▸ Supplied records
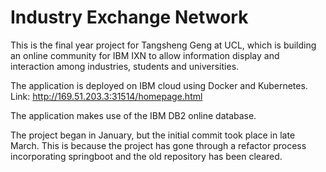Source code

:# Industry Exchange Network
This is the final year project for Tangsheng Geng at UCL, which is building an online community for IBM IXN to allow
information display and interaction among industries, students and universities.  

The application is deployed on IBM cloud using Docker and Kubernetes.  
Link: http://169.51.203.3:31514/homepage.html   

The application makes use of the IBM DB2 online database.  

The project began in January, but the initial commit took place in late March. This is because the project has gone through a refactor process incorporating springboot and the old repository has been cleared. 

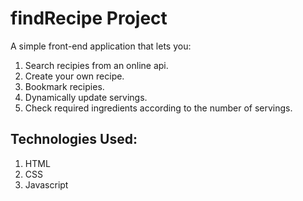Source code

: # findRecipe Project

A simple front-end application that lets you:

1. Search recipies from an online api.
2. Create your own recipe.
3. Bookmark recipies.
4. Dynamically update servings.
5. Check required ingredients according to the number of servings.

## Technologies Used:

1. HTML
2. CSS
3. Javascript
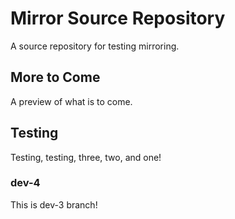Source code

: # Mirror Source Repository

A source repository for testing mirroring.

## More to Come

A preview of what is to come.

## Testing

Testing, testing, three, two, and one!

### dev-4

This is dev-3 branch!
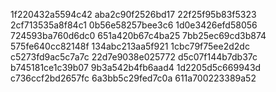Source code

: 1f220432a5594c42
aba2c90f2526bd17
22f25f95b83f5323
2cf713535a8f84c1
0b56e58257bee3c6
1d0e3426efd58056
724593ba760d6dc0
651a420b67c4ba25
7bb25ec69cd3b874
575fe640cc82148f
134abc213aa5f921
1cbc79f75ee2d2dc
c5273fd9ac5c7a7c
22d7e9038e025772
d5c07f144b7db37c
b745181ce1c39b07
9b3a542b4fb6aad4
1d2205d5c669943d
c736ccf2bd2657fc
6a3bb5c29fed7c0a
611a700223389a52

▸ What is needed
Only those lines running from the one containing "2cf713535a8f84c1" through the last line of the data above are to be copied, exactly, with both ends included.

▸ Answer space
2cf713535a8f84c1
0b56e58257bee3c6
1d0e3426efd58056
724593ba760d6dc0
651a420b67c4ba25
7bb25ec69cd3b874
575fe640cc82148f
134abc213aa5f921
1cbc79f75ee2d2dc
c5273fd9ac5c7a7c
22d7e9038e025772
d5c07f144b7db37c
b745181ce1c39b07
9b3a542b4fb6aad4
1d2205d5c669943d
c736ccf2bd2657fc
6a3bb5c29fed7c0a
611a700223389a52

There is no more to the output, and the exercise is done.